Release date: 2018-02-26
What's striking is that when living cells are ready to split, they can pack a bunch of messy up to two meters of DNA into neat tiny chromosomes. However, scientists have been confused for how this process has happened for decades. Now, in a new study, researchers from the Kavli Institute of Delft University of Technology in the Netherlands and the European Molecular Biology Laboratory (EMBL) in Heidelberg, Germany, separated the process and filmed it. And real-time observation of how a protein complex called condensin wraps around DNA to squeeze out a loop. By extruding many such circular structures in the long chain of DNA, the cell efficiently compresses its genome, so that the genome in the cell can be evenly distributed into its two daughter cells. The relevant research results were published online in the journal Science on February 22, 2018, and the title of the paper is "Real-time imaging of DNA loop extrusion by condensin".
This discovery solves a heated debate in this field because it ultimately answers the question that has been discussed in biology for more than a century: before the production of two daughter cells, the DNA in the cell is like a spaghetti - - DNA strands are mixed together in a mixed manner. Cells need to assemble these hybrids in the chromosome so that their DNA can be neatly distributed into two daughter cells. For many years, it has been established that condensed proteins play a key role as a protein complex, but before that, biologists had differences about how condensed proteins work. There is a theory that condensed proteins act like a hook that captures the DNA in this DNA hybrid and joins it together. Another theory is that a circular condensing protein pulls DNA inward, allowing it to form a ring structure.
In a cover paper published in the journal Science last November, scientists from research institutes such as Delft University of Technology confirmed that condensed proteins have the motor function required to squeeze out such a ring structure (Science , doi:10.1126/science.aan6516). This adds an important new dimension to this puzzle, but as pointed out by Kim Nasmyth of the University of Oxford in the same period in Science (Doci:10.1126/science.aap8729), The discovery that a protein is a DNA translocase is of course consistent with its idea of ​​functioning as a loop extruder, but this does not mean that it confirms this and faces The challenge remains to observe extrusion and translocation to determine whether it is a monomer or a multimeric complex and to elucidate its molecular mechanism."
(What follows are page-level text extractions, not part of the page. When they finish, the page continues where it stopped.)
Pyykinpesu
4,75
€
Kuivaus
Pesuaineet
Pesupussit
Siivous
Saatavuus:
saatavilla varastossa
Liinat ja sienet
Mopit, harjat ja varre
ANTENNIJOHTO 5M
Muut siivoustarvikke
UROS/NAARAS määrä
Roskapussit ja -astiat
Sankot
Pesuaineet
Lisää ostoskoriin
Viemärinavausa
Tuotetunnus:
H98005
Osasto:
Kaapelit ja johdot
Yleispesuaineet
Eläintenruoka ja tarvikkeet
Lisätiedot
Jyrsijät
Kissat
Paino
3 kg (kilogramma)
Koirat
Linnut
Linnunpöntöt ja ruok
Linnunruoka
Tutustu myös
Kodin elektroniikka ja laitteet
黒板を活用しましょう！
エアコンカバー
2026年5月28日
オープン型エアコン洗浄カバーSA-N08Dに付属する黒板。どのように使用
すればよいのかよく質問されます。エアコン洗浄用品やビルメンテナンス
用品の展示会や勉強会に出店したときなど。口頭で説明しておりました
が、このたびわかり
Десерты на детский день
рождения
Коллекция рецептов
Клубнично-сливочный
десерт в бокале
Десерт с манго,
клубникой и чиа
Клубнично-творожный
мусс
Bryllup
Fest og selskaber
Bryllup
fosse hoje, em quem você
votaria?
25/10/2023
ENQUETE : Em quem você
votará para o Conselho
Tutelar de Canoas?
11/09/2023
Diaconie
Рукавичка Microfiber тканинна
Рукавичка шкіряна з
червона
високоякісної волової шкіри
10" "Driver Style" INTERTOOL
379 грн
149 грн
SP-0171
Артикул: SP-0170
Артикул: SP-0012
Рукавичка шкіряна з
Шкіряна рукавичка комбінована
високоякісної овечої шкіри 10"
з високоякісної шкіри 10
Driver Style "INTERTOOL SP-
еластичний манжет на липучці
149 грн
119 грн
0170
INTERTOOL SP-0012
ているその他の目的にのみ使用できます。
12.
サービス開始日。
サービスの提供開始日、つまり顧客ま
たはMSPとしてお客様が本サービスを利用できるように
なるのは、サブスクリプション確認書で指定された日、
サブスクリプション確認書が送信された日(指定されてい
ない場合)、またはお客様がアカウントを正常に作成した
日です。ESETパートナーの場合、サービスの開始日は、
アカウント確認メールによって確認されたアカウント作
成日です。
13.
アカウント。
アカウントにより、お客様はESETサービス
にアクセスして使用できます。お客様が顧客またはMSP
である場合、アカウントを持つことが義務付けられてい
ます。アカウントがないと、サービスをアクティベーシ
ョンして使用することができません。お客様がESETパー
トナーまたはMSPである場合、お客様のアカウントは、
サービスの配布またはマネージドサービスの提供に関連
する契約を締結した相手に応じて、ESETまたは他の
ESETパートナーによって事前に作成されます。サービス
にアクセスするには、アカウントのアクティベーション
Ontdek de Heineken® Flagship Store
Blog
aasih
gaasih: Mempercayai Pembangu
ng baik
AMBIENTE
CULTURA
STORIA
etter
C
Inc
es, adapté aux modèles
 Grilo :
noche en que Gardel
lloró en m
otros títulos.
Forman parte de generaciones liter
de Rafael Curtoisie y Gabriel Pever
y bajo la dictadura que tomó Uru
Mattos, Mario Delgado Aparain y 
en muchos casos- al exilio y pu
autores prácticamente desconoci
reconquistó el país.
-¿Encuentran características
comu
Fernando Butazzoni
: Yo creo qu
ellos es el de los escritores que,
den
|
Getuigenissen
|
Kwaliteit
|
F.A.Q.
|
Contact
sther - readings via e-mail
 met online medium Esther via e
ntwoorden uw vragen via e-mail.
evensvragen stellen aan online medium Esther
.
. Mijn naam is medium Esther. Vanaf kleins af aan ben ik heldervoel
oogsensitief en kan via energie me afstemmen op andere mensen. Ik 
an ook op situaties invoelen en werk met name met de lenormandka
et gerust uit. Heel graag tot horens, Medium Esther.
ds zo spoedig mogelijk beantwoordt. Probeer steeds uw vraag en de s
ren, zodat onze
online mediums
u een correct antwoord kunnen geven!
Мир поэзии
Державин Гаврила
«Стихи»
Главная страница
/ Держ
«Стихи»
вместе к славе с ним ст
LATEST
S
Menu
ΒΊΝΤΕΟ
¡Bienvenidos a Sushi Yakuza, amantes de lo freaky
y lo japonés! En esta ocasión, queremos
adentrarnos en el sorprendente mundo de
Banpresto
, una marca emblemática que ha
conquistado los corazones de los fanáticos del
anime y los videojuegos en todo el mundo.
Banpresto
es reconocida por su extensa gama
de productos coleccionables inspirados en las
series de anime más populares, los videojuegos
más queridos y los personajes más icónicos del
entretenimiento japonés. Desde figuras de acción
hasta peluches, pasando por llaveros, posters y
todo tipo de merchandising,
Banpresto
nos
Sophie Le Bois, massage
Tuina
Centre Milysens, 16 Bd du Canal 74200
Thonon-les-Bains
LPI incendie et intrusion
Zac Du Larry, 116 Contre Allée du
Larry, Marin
This has now been confirmed. The Cees Dekker team at the Kavli Institute of Delft University, together with the Christian Haering team at the European Molecular Biology Laboratory in Heidelberg, Germany, photographed this condensed protein complex - it squeezed out the DNA loop Shaped structure---the image of time. The Haering team developed a purification method and a fluorescent labeling method for this protein complex.
Mahipal Ganji, a postdoctoral researcher at Dekker Lab at the University of Delft, Delft University, said, "We just confirmed this by taking images. DNA is so a messy mixture that it is difficult to separate this in cells. A process is studied. In our study, the first step is to immobilize the two ends of the DNA molecule on a surface and perform color dye labeling on the DNA and the condensed protein. Adding liquid in the vertical direction and letting it flow, we make this DNA appear U-shaped and place it on the focal plane of our microscope. Surprisingly, we can then observe a single condensin binding Go up and squeeze out a ring structure."
Dekker added, “This resolves the debate. These data provide compelling evidence that the condensed proteins will wrap around the DNA to form a ring structure. Our new imaging method also allows the measurement of various types of quantitative data. : the symmetry of the ring extrusion, the rate of formation of the ring structure and what happens when the DNA is pulled."
These researchers found that the rate of formation of this cyclic structure is very high: condensing proteins can entangle up to 1500 base pairs in DNA per second. Moreover, it only consumes an appropriate amount of cellular fuel ATP, which indicates that the condensed protein does not move along the DNA on a base-by-base basis, but rather pulls it over a large step. This ring structure formation process slows down when the DNA is pulled slightly. Obviously, in the presence of tension, the condensing protein appears to work harder to squeeze the DNA, resulting in a cyclic structure. Unexpectedly, this ring extrusion is asymmetrical: "We observed that the condensin docked on the DNA and anchored itself to it, then it began to wrap the DNA from only one side." Dekker added Tao, "This is another interesting discovery so far."
This research represents an important step in the basic understanding of DNA and has an important impact on medicine. Errors in the SMC protein family to which condensin belongs are associated with hereditary diseases such as Cornelia de Lange Syndrome. Condensed proteins also play a crucial role in chromosome assembly during cell division, and errors in this process can lead to cancer. A better understanding of these processes is critical to tracking the molecular origins of serious diseases.